Everything in the data should be repeated exactly, save for the images.

───── Information supplied ─────

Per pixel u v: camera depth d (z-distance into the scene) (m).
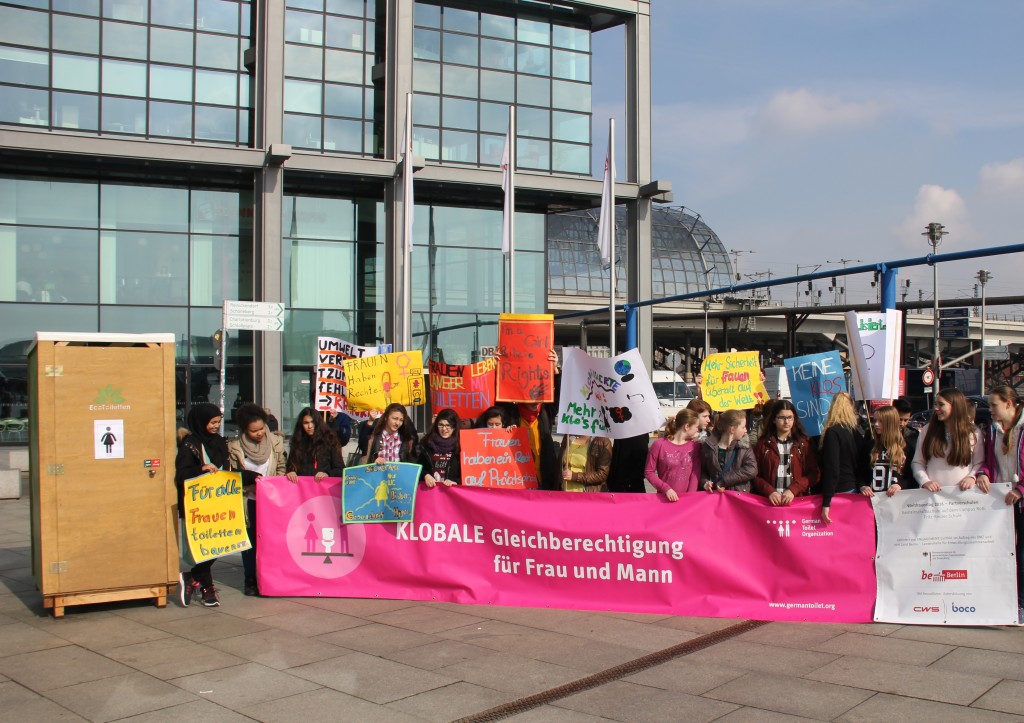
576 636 7.25
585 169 30.66
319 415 9.32
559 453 9.66
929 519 7.57
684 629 7.46
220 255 27.55
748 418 12.88
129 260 26.61
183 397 26.98
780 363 77.62
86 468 8.02
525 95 29.89
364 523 8.70
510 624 7.66
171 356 8.37
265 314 16.50
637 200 31.45
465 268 29.84
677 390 41.25
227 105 26.81
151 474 8.24
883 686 5.96
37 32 24.72
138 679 6.23
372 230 29.14
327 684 6.09
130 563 8.15
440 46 28.81
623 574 8.13
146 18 25.91
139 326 26.67
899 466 7.91
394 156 27.83
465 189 28.89
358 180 28.27
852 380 10.89
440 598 8.54
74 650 6.96
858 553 7.71
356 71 28.20
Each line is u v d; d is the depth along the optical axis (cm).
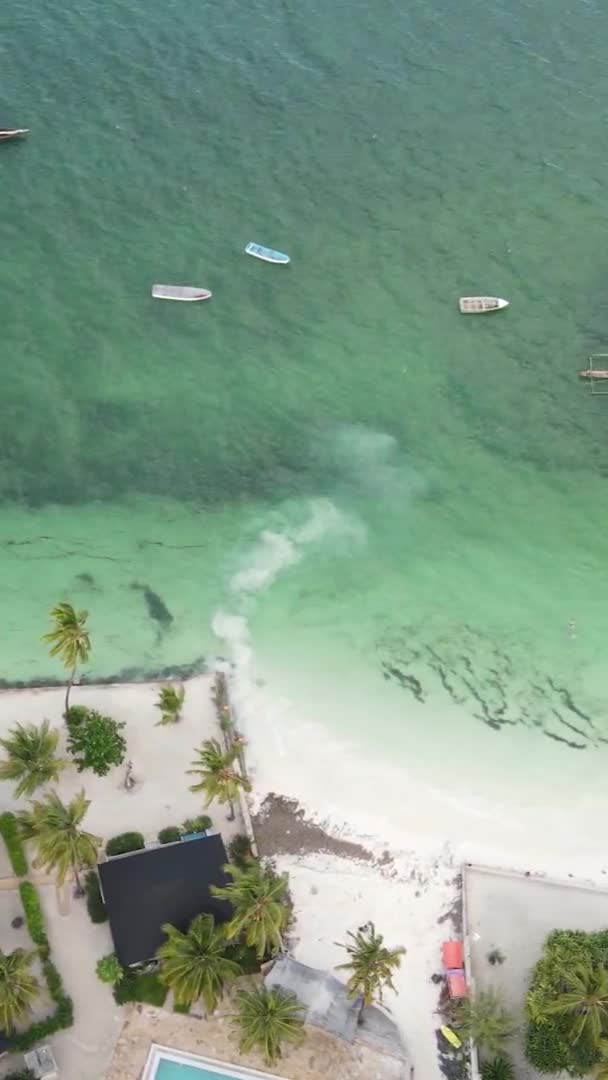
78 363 8156
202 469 7581
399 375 8244
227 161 9700
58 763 5406
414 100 10319
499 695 6606
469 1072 5156
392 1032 5203
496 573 7188
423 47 10881
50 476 7456
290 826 5922
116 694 6294
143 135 9875
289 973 5184
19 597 6762
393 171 9694
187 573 6994
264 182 9544
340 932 5575
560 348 8444
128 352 8256
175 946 4869
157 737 6122
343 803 6041
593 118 10150
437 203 9444
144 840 5694
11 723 6084
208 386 8081
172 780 5959
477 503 7562
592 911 5734
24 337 8300
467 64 10688
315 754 6222
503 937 5625
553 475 7744
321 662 6638
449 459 7788
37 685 6328
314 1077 5031
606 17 11181
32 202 9288
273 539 7231
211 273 8819
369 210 9369
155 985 5212
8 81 10281
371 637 6794
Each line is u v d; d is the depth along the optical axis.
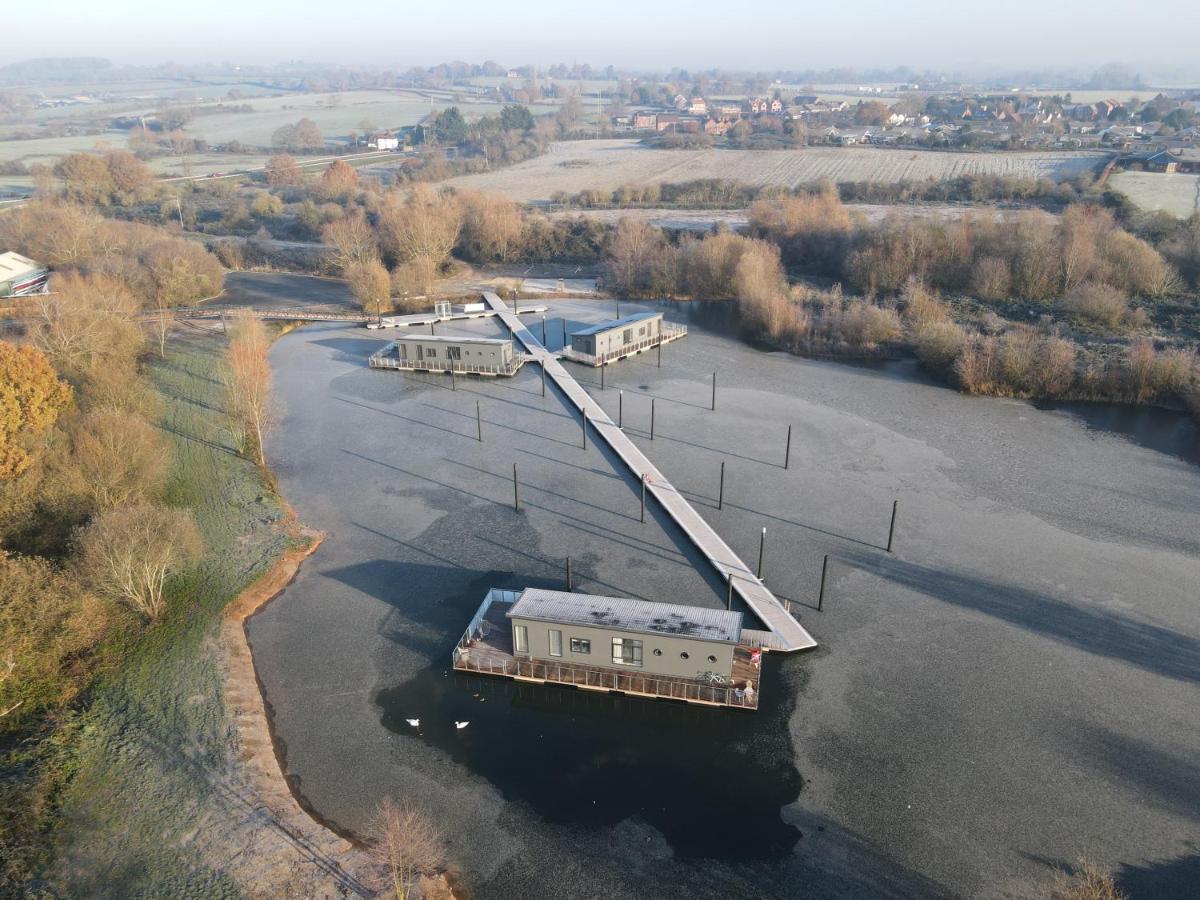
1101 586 49.88
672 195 181.62
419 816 34.81
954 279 111.69
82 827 33.41
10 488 50.44
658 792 36.09
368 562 53.47
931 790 35.81
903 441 70.31
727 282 116.94
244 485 63.16
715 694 40.56
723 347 96.50
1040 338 85.69
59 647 41.88
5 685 39.34
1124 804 34.97
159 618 47.09
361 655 45.00
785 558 52.97
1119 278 102.38
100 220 135.50
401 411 78.56
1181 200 148.75
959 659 43.84
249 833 33.44
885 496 60.88
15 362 59.16
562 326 104.56
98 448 55.16
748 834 33.84
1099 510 58.75
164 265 116.50
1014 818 34.34
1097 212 122.81
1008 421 74.56
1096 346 87.56
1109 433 71.75
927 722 39.59
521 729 40.03
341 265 132.62
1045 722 39.47
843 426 73.44
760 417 75.62
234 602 48.84
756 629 46.19
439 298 117.88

─────

*Result of the task*
Per pixel u v: camera depth d (z-distance into the scene) (m).
576 636 7.25
585 169 30.66
319 415 9.32
559 453 9.66
929 519 7.57
684 629 7.46
220 255 27.55
748 418 12.88
129 260 26.61
183 397 26.98
780 363 77.62
86 468 8.02
525 95 29.89
364 523 8.70
510 624 7.66
171 356 8.37
265 314 16.50
637 200 31.45
465 268 29.84
677 390 41.25
227 105 26.81
151 474 8.24
883 686 5.96
37 32 24.72
138 679 6.23
372 230 29.14
327 684 6.09
130 563 8.15
440 46 28.81
623 574 8.13
146 18 25.91
139 326 26.67
899 466 7.91
394 156 27.83
465 189 28.89
358 180 28.27
852 380 10.89
440 598 8.54
74 650 6.96
858 553 7.71
356 71 28.20
Each line is u v d; d is the depth along the optical axis (cm).
78 363 8156
202 469 7581
399 375 8244
227 161 9700
58 763 5406
414 100 10319
499 695 6606
469 1072 5156
392 1032 5203
496 573 7188
423 47 10881
50 476 7456
290 826 5922
116 694 6294
143 135 9875
289 973 5184
19 597 6762
393 171 9694
187 573 6994
264 182 9544
340 932 5575
560 348 8444
128 352 8256
175 946 4869
157 737 6122
343 803 6041
593 118 10150
437 203 9444
144 840 5694
11 723 6084
208 386 8081
172 780 5959
477 503 7562
592 911 5734
24 337 8300
467 64 10688
315 754 6222
503 937 5625
553 475 7744
321 662 6638
449 459 7788
37 685 6328
314 1077 5031
606 17 11181
32 202 9288
273 539 7231
211 273 8819
369 210 9369
155 985 5212
8 81 10281
371 637 6794
Each line is u v d; d is the depth along the optical axis.
1101 586 49.88
672 195 181.62
419 816 34.81
954 279 111.69
82 827 33.41
10 488 50.44
658 792 36.09
368 562 53.47
931 790 35.81
903 441 70.31
727 282 116.94
244 485 63.16
715 694 40.56
723 347 96.50
1040 338 85.69
59 647 41.88
5 685 39.34
1124 804 34.97
159 618 47.09
361 655 45.00
785 558 52.97
1119 278 102.38
100 220 135.50
401 411 78.56
1181 200 148.75
959 659 43.84
249 833 33.44
885 496 60.88
15 362 59.16
562 326 104.56
98 448 55.16
748 834 33.84
1099 510 58.75
164 265 116.50
1014 818 34.34
1097 212 122.81
1008 421 74.56
1096 346 87.56
1109 433 71.75
927 722 39.59
521 729 40.03
341 265 132.62
1045 722 39.47
843 426 73.44
760 417 75.62
234 602 48.84
756 629 46.19
439 298 117.88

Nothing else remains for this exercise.